━━ Document section

Usually, I’ll test a procedure running multiple executions, each with different parameter values that generate wildly different result sets, and I’ll execute each of these using WITH RECOMPILE. Specifically, it will look like this:
EXEC procedure @param1 = value, @param2 = value, @paramn = value WITH RECOMPILE
When a bunch of these are executed, I’ll review their graphical plans. What I’m looking for is the most expensive statement and whether or not it has the SAME plan across the different parameters used. To be honest, you don’t even care what the plan is but you do care if it varies. To OPTIMALLY find the data for a query that returns 1 row the plan might be very different from a query that returns 10,000 rows. And, if the OPTIMAL plans vary then maybe it’s not a good idea to save the plan (which is the default behavior). And, this is what leads to parameter sniffing problems (PSP).
Instead of letting the default behavior just happen, you have a few options.
Using OPTION (RECOMPILE) [available in SQL Server 2005 and higher]
This can be a great way of telling SQL Server NOT to save a plan for a particular statement. However, this causes EVERY execution to go through recompilation (which has a negative cost as well, mostly in CPU but this can also translate to time). So, you don’t really want to do this for everything. Do NOT let this become a crutch (or a “go to” option) that gets used anytime there’s a problem. Use this sparingly. But, this can be a FANTASTIC way to deal with PSP.
Using OPTION (OPTIMIZE FOR (@param = value)) [available in SQL Server 2005 and higher]
Because the cost of recompilation can become a problem, you might want to choose an alternative. In this case, you can tell SQL Server NOT to sniff the parameter(s) passed in and instead, use parameters that you supply (and define INSIDE the stored procedure). This can reduce the cost of recompilation but be careful, you have to make sure you choose parameters that are really good for ALL executions (or, at least the executions that are either the most likely or the most time critical). This is incredibly powerful but could become problematic down the road as data changes. But, I like this option MORE than I like hard-coded plans because this option WILL change as the data/statistics change. So, this might be a great option to consider.
OPTION (OPTIMIZE FOR UNKNOWN) [available in SQL Server 2008 and higher]
I remember when this option first came out. I remember thinking – what do they mean “unknown.” Do they “guess?” That just didn’t seem right… Nope, it’s not a guess. But, it’s not going to be overly obvious to most because it requires a deeper understanding statistics in SQL Server. See, parameter sniffing really translates into – they use the histogram to estimate rows which in turn is used to pick the plan. What optimize for unknown does is it doesn’t use the histogram. They do NOT look at the parameters passed in and instead they rely on something else called the density vector. Simply put, the DV is the AVERAGE. So, instead of looking up how many rows they specifically think the parameters you’ve passed in will return, they look at the average number of rows returned for that column. Then, they create a plan with those numbers. The idea is that this will give you an average plan rather than a plan tied to specific parameters that might be anomalies. But, this can work phenomenally when your data is either evenly distributed OR the average really does work well for the normal parameters used. If you have heavily skewed data then this might not give ideal results.

━━━━
━━ Provided data

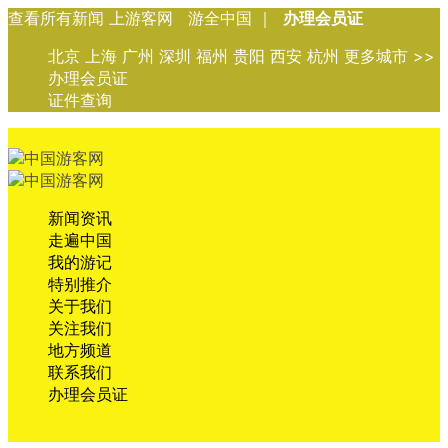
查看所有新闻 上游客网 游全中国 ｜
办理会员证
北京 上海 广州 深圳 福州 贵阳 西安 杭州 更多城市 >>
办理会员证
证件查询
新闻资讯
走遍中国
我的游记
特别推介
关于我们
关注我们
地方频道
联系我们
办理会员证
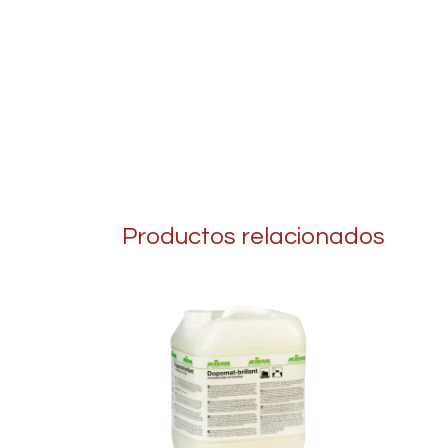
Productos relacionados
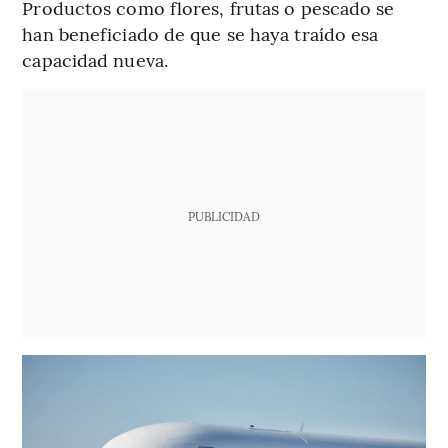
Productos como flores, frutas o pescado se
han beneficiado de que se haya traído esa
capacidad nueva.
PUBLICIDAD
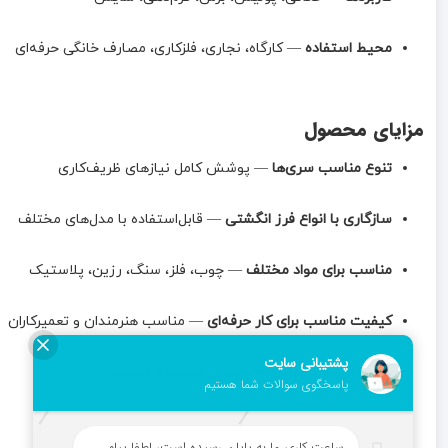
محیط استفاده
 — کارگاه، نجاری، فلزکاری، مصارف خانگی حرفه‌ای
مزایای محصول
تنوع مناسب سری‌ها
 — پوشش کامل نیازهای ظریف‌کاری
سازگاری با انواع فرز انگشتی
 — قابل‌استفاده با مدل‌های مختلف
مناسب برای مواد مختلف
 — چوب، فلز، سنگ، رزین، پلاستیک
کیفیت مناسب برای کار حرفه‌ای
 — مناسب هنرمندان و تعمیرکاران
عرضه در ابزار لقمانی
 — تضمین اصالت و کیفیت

━━━━

◆ Assignment A ◆
In the parameter sniffing text, what does OPTIMIZE FOR UNKNOWN use in place of the histogram?
◆ Assignment B ◆
Please carry on the parameter sniffing text past its final sentence.

◆ Output A ◆
It uses the density vector, which is the average number of rows returned for that column.

◆ Output B ◆
Using variables to obfuscate parameters [available in any version really … ]
This is not an official way to deal with the problem but some folks have found that using this “works” and/or solves their problems. What is this doing? Well… it’s actually doing EXACTLY the same thing as OPTIMIZE FOR UNKNOWN. During compilation the value of a variable (as opposed to a parameter) is unknown. If they don’t know the value, what can they use? They really don’t have much of a choice except to use the average.
OK… so, now – how do you see all of this in action?
(1) Check out my 30 minute presentation from the user group. Here’s the presentation itself: dnrRoadTripp_StoredProcs.pdf (518.36 kb)
(2) Then, consider checking out the video (this isn’t super high quality as it was just from one of the attendees that was at the presentation but it turned out pretty well actually): http://neuronspark.com/optimizing-procedural-code/
(3) Next play with the demo script:
(3a) First, download the sample credit database for 2000 and higher here: https://www.sqlskills.com/PastConferences.asp. Use the 2000 version for 2000, 2005 or 2008. Use the 2008 version for 2008, 2008R2 and 2012.
(3b) Then, use this script to walk through these options:
RecompilationParameterSniffing&Unknown.sql (4.58 kb)
And… that should be it for this one!
If you want to hear the offical .NetRocks show that was recorded AFTER this lecture/discussion, check out .NetRocks.com. And, I’ll post a link here once it’s been published (which should be later this week). And, if you want to hear more of my fun times with DNR, check out some of our past shows. I blogged a list of our past shows here: Getting ready for DotNetRocks tonight (in NYC).
Finally, if any of you are in Vegas next week – I’m delivering an ENTIRE day (Monday, October 30) on Optimizing Procedural Code as a preconference workshop at SQLConnections.
Thanks for reading!
9 thoughts on “Stored procedures, recompilation and .NetRocks”
How do the subjects covered here and in the .net rocks show apply to SQL CE 3.1. We have SQL server 2000-2008 databases that sync data using RDA to SQL CE on ARM based devices. Will things such as not using random or non sequential data as the clustering key help when it gets to CE.
Currently looking at a similar issue along these lines. I went to use your demo scripts you have listed and needed a PW to unzip your scripts. Also noticed the RecompilationParameterSniffing&Unknown.sql (4.58 kb) link does not offer anything.
Was this by design? :-)
Link is fixed – thanks
Stay out of the sun, I’ve had my share of displastic lesions removed from my body.
Another fair skinned DBA, but I despise the sun.
Yeah, I hear you. But, I will NEVER stay “out” of the sun. I absolutely love the sun. I love the way it feels on my face (sadly). But, now, I’m layering on the SPF 110. ;-) Slather on the sunscreen and bring it on! I love the ocean too much to avoid the sun. I just need to be smarter. ;-)
But, living in Seattle does keep me out of the sun for a fair portion of the year…….. ;-)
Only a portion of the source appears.